Heatwave: Hot Enough To Fry An Egg?
We put one frying pan on the sidewalk, another in a hot car.
Maybe you've heard that expression, "It's hot enough to fry an egg."
Patch tried putting one egg in a frying pan on the sidewalk, and another in a hot car, when the temperature spiked to 98 degrees Thursday in the Chicago suburbs.
Watch what happened.
Deborah Kadin
8:51 am on Friday, July 22, 2011
Several Pioneer Press colleagues and I once tried frying an egg on asphalt in the parking lot of our office - ours evaporated. Yuck!
Jennifer Fisher
9:58 am on Friday, July 22, 2011
Now the more important question: how did it taste?
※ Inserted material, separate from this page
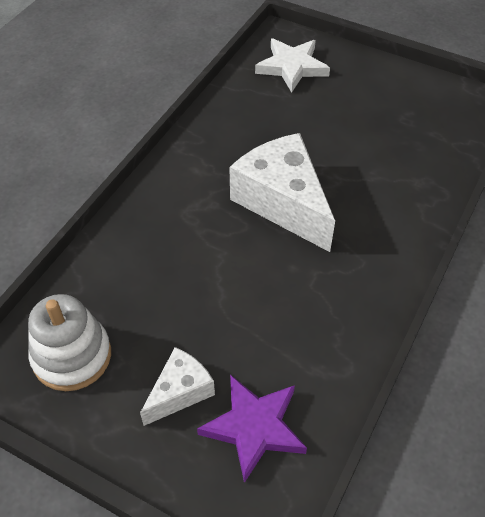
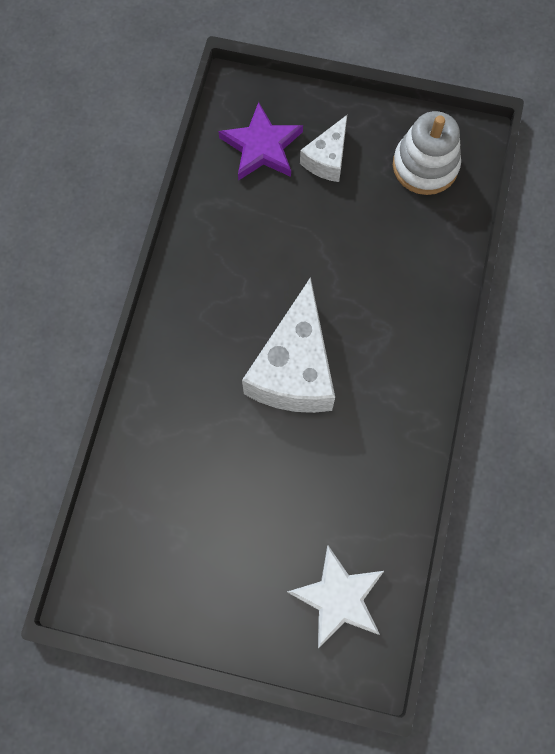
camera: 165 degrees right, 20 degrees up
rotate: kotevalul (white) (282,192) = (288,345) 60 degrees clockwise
Just kidding!
Jared Ranere
12:17 pm on Friday, July 22, 2011
Let's try again without the frying pan on the sidewalk and then on the hood of a car. I feel like this can work!
NS
1:34 pm on Friday, July 22, 2011
May I recommend fresh dill with the pending fried egg?
Stacy S
2:05 pm on Friday, July 22, 2011
I tried frying an egg in a pan on my driveway on Wednesday (outside temp: 100F, heat index temp 111F). Although the egg never truly cooked, the yellow started to congeal. I later read that the cooking surface (i.e. driveway) needs to be 158F to successfully cook an egg. Driveways may get hot baking in the sun, but they don't typically get that hot. It was a fun experiment, just the same.
Pam DeFiglio
5:14 pm on Friday, July 22, 2011
Thanks for all the egg-frying suggestions! Maybe we'll try this again-with fresh dill- if the temp hits, say, 102.